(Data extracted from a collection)

^^^^

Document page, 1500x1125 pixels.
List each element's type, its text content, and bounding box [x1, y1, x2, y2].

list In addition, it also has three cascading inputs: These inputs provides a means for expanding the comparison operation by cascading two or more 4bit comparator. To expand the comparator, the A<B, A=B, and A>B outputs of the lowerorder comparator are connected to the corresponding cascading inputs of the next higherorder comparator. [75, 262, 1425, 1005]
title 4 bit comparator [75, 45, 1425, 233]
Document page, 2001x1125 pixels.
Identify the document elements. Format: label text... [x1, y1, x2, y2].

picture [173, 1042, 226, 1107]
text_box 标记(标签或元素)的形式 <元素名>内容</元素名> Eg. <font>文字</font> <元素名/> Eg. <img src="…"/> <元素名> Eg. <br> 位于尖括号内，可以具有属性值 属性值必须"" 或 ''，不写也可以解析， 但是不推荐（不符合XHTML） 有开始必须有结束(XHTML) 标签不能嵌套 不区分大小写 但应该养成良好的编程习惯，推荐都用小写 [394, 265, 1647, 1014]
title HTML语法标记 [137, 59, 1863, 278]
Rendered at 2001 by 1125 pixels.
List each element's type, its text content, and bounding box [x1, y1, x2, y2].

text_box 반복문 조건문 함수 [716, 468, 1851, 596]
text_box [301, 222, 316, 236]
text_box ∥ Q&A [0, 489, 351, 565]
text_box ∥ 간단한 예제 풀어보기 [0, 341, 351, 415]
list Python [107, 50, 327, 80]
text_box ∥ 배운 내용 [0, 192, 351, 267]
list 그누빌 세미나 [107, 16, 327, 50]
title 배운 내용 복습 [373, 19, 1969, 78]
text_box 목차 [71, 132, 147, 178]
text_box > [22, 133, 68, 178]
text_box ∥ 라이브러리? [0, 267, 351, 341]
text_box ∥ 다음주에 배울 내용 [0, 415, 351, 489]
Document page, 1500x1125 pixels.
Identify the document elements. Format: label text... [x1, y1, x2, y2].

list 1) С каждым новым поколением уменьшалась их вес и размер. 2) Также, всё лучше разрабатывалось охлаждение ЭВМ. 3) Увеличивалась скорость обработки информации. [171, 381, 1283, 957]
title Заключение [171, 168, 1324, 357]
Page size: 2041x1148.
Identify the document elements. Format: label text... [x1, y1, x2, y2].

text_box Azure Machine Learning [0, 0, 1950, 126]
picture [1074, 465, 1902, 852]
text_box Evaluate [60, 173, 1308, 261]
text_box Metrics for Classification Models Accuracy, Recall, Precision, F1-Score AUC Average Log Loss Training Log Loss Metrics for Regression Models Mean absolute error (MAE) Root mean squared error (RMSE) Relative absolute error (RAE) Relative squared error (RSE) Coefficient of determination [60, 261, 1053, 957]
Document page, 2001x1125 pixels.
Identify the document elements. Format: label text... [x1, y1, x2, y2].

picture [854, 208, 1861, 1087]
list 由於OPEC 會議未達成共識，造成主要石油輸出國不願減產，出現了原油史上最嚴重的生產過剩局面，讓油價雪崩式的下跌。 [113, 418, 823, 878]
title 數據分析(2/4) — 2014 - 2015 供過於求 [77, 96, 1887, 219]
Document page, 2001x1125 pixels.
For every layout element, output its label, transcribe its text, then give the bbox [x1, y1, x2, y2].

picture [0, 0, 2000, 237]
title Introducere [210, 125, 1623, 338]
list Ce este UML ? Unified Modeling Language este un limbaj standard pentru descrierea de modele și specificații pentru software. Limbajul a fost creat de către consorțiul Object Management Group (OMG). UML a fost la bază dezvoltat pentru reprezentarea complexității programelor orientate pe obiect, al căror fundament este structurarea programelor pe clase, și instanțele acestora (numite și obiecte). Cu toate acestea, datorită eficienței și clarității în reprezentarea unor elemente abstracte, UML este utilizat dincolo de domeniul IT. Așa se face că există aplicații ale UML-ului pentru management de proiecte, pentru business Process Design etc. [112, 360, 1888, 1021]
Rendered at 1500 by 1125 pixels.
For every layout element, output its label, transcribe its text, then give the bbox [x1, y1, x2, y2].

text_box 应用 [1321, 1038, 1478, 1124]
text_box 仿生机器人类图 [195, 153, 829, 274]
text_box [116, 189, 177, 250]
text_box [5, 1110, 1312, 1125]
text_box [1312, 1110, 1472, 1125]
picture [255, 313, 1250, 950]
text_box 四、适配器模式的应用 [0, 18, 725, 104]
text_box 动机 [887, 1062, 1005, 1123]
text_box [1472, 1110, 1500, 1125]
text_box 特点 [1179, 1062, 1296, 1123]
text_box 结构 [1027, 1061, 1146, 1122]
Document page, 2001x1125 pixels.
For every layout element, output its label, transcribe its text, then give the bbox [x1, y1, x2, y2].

^^^^

What the task asks: Print the entries again so that each one matches exactly.

Exercise output:
Document page, 1500x1125 pixels.
List each element's type, its text content, and bounding box [x1, y1, x2, y2].

list In addition, it also has three cascading inputs: These inputs provides a means for expanding the comparison operation by cascading two or more 4bit comparator. To expand the comparator, the A<B, A=B, and A>B outputs of the lowerorder comparator are connected to the corresponding cascading inputs of the next higherorder comparator. [75, 262, 1425, 1005]
title 4 bit comparator [75, 45, 1425, 233]
Document page, 2001x1125 pixels.
Identify the document elements. Format: label text... [x1, y1, x2, y2].

picture [173, 1042, 226, 1107]
text_box 标记(标签或元素)的形式 <元素名>内容</元素名> Eg. <font>文字</font> <元素名/> Eg. <img src="…"/> <元素名> Eg. <br> 位于尖括号内，可以具有属性值 属性值必须"" 或 ''，不写也可以解析， 但是不推荐（不符合XHTML） 有开始必须有结束(XHTML) 标签不能嵌套 不区分大小写 但应该养成良好的编程习惯，推荐都用小写 [394, 265, 1647, 1014]
title HTML语法标记 [137, 59, 1863, 278]
Rendered at 2001 by 1125 pixels.
List each element's type, its text content, and bounding box [x1, y1, x2, y2].

text_box 반복문 조건문 함수 [716, 468, 1851, 596]
text_box [301, 222, 316, 236]
text_box ∥ Q&A [0, 489, 351, 565]
text_box ∥ 간단한 예제 풀어보기 [0, 341, 351, 415]
list Python [107, 50, 327, 80]
text_box ∥ 배운 내용 [0, 192, 351, 267]
list 그누빌 세미나 [107, 16, 327, 50]
title 배운 내용 복습 [373, 19, 1969, 78]
text_box 목차 [71, 132, 147, 178]
text_box > [22, 133, 68, 178]
text_box ∥ 라이브러리? [0, 267, 351, 341]
text_box ∥ 다음주에 배울 내용 [0, 415, 351, 489]
Document page, 1500x1125 pixels.
Identify the document elements. Format: label text... [x1, y1, x2, y2].

list 1) С каждым новым поколением уменьшалась их вес и размер. 2) Также, всё лучше разрабатывалось охлаждение ЭВМ. 3) Увеличивалась скорость обработки информации. [171, 381, 1283, 957]
title Заключение [171, 168, 1324, 357]
Page size: 2041x1148.
Identify the document elements. Format: label text... [x1, y1, x2, y2].

text_box Azure Machine Learning [0, 0, 1950, 126]
picture [1074, 465, 1902, 852]
text_box Evaluate [60, 173, 1308, 261]
text_box Metrics for Classification Models Accuracy, Recall, Precision, F1-Score AUC Average Log Loss Training Log Loss Metrics for Regression Models Mean absolute error (MAE) Root mean squared error (RMSE) Relative absolute error (RAE) Relative squared error (RSE) Coefficient of determination [60, 261, 1053, 957]
Document page, 2001x1125 pixels.
Identify the document elements. Format: label text... [x1, y1, x2, y2].

picture [854, 208, 1861, 1087]
list 由於OPEC 會議未達成共識，造成主要石油輸出國不願減產，出現了原油史上最嚴重的生產過剩局面，讓油價雪崩式的下跌。 [113, 418, 823, 878]
title 數據分析(2/4) — 2014 - 2015 供過於求 [77, 96, 1887, 219]
Document page, 2001x1125 pixels.
For every layout element, output its label, transcribe its text, then give the bbox [x1, y1, x2, y2].

picture [0, 0, 2000, 237]
title Introducere [210, 125, 1623, 338]
list Ce este UML ? Unified Modeling Language este un limbaj standard pentru descrierea de modele și specificații pentru software. Limbajul a fost creat de către consorțiul Object Management Group (OMG). UML a fost la bază dezvoltat pentru reprezentarea complexității programelor orientate pe obiect, al căror fundament este structurarea programelor pe clase, și instanțele acestora (numite și obiecte). Cu toate acestea, datorită eficienței și clarității în reprezentarea unor elemente abstracte, UML este utilizat dincolo de domeniul IT. Așa se face că există aplicații ale UML-ului pentru management de proiecte, pentru business Process Design etc. [112, 360, 1888, 1021]
Rendered at 1500 by 1125 pixels.
For every layout element, output its label, transcribe its text, then give the bbox [x1, y1, x2, y2].

text_box 应用 [1321, 1038, 1478, 1124]
text_box 仿生机器人类图 [195, 153, 829, 274]
text_box [116, 189, 177, 250]
text_box [5, 1110, 1312, 1125]
text_box [1312, 1110, 1472, 1125]
picture [255, 313, 1250, 950]
text_box 四、适配器模式的应用 [0, 18, 725, 104]
text_box 动机 [887, 1062, 1005, 1123]
text_box [1472, 1110, 1500, 1125]
text_box 特点 [1179, 1062, 1296, 1123]
text_box 结构 [1027, 1061, 1146, 1122]
Document page, 2001x1125 pixels.
For every layout element, output its label, transcribe its text, then give the bbox [x1, y1, x2, y2].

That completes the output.